LENSAISH.COM – Meski teknologi terus berkembang pesat, representasi perempuan di bidang ini masih menjadi tantangan besar. Data terbaru menunjukkan bahwa perempuan hanya mewakili 30% dari profesional teknologi di seluruh dunia.
Lebih parah lagi, di sektor kecerdasan buatan (AI), angka ini turun hingga 22%. Kurangnya partisipasi perempuan dalam teknologi bisa berdampak pada terbentuknya ekonomi digital yang tidak inklusif dan berisiko melestarikan stereotip lama.
Selain itu, kesenjangan gender ini terlihat dari rendahnya jumlah lulusan perempuan di bidang teknik dan ilmu komputer, dengan perempuan hanya mencakup sekitar 30% lulusan teknik dan 40% lulusan ilmu komputer.
Hal ini memunculkan kekhawatiran bahwa masa depan teknologi, termasuk AI, dapat dipengaruhi oleh kurangnya perspektif perempuan.
Untuk mengatasi masalah ini, diperlukan upaya serius dalam menyediakan kesempatan yang setara bagi perempuan dan anak perempuan untuk mengakses pendidikan dan pelatihan di bidang STEM (sains, teknologi, teknik, dan matematika).
Memberikan akses yang sama dalam pendidikan STEM sangat penting agar perempuan dapat memiliki pengetahuan dan kemampuan yang setara untuk berperan aktif dalam membentuk teknologi yang memengaruhi kehidupan sehari-hari.
Salah satu inisiatif yang patut dicontoh adalah Koalisi Aksi tentang Teknologi dan Inovasi untuk Kesetaraan Gender. Koalisi yang didirikan pada Forum Kesetaraan Generasi oleh UN Women pada tahun 2021 ini menargetkan untuk menggandakan jumlah perempuan di bidang teknologi dan inovasi pada tahun 2026.
Hingga tahun 2023, hampir 90% dari komitmen koalisi ini berhasil dijalankan, dengan ratusan program pelatihan teknologi di berbagai negara yang difokuskan pada perempuan.

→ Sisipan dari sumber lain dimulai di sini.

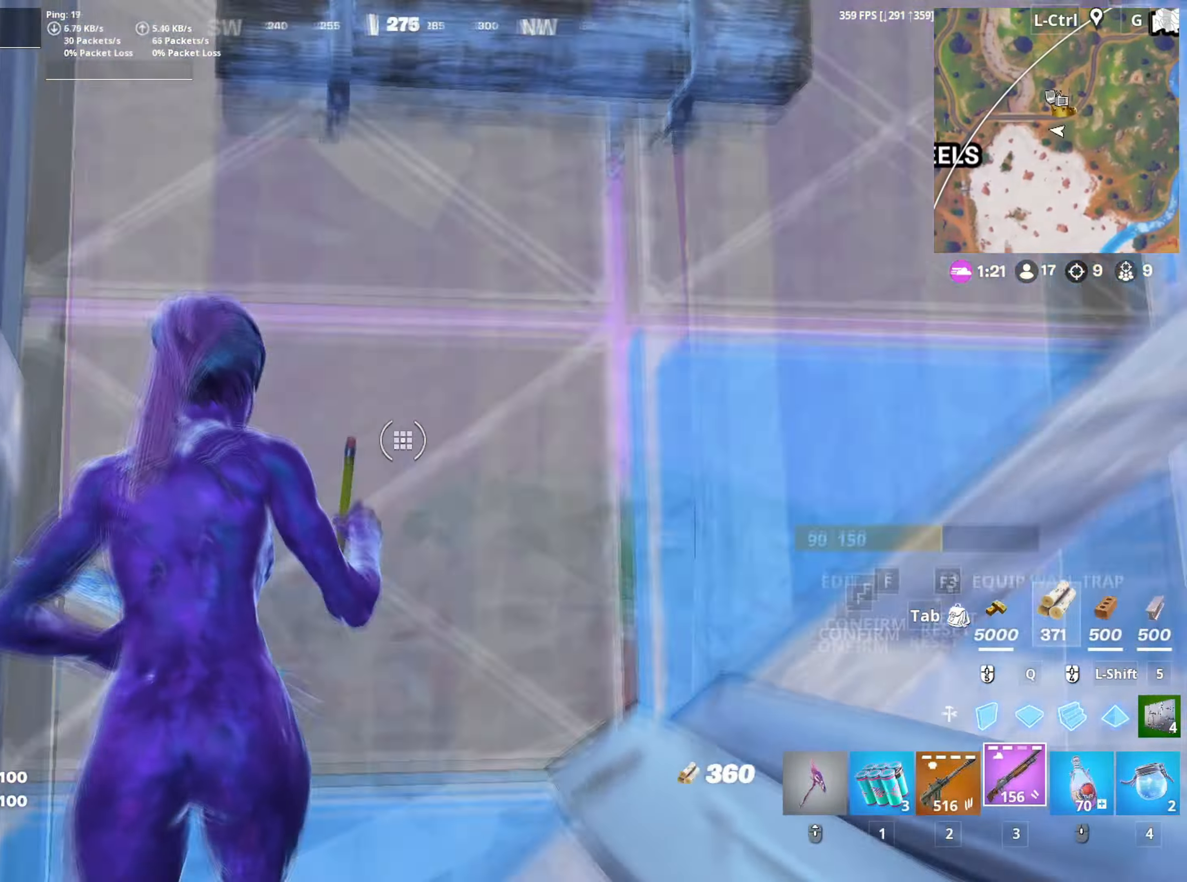
{"keys": ["w"], "mouse": [], "mouse_move": "up-right", "events": [[17, "f", "down"], [67, "f", "up"], [67, "mouse_left", "up"], [117, "mouse_left", "down"], [117, "q", "down"], [217, "q", "up"], [250, "3", "down"], [300, "3", "up"], [300, "mouse_left", "up"]]}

Namun, akses ke pendidikan dan pelatihan saja tidak cukup. Diperlukan juga jalur yang jelas bagi perempuan untuk masuk dan berkembang di industri teknologi. Perusahaan teknologi harus berkomitmen untuk memberikan peluang magang, bimbingan, dan upah yang setara bagi perempuan.
Selain itu, lingkungan kerja yang aman dan mendukung, seperti kebijakan anti pelecehan seksual serta fleksibilitas kerja, menjadi faktor penting yang dapat mendorong perempuan tetap berkarya di bidang teknologi.

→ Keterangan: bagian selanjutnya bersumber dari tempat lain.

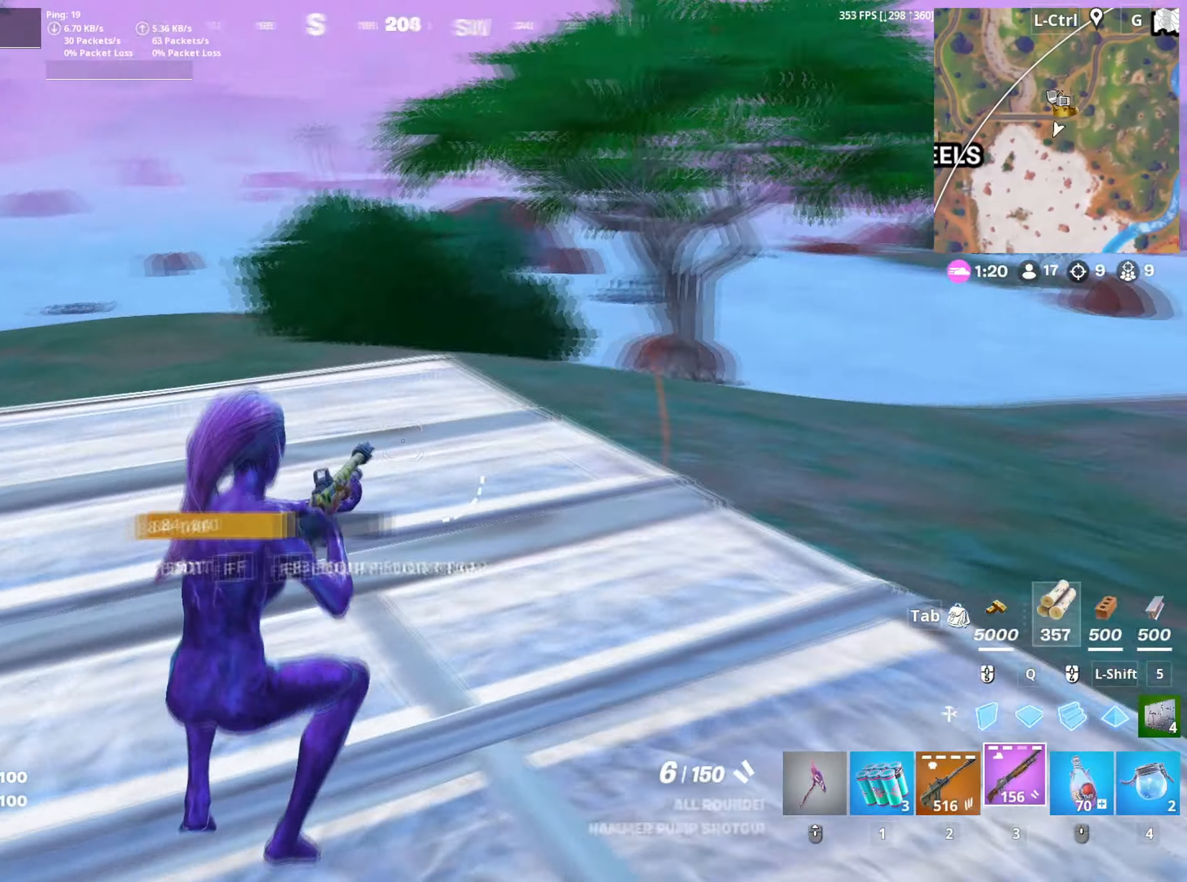
{"keys": ["d"], "mouse": ["left"], "mouse_move": "still", "events": [[167, "a", "down"], [267, "a", "up"], [267, "mouse_left", "down"], [317, "d", "down"], [367, "mouse_right", "down"], [417, "w", "up"], [500, "mouse_right", "up"]]}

Terakhir, untuk memastikan AI yang adil dan inklusif, perusahaan teknologi harus menghilangkan bias gender dalam data yang digunakan untuk membangun sistem AI. Tanpa langkah-langkah ini, teknologi masa depan berisiko memperkuat ketidaksetaraan yang telah lama ada.
Dengan kerja sama dari pemerintah, sektor swasta, dan masyarakat, kesetaraan gender dalam teknologi dapat dicapai dan memastikan bahwa teknologi AI dan ekonomi digital yang dihasilkan lebih inklusif dan adil bagi semua.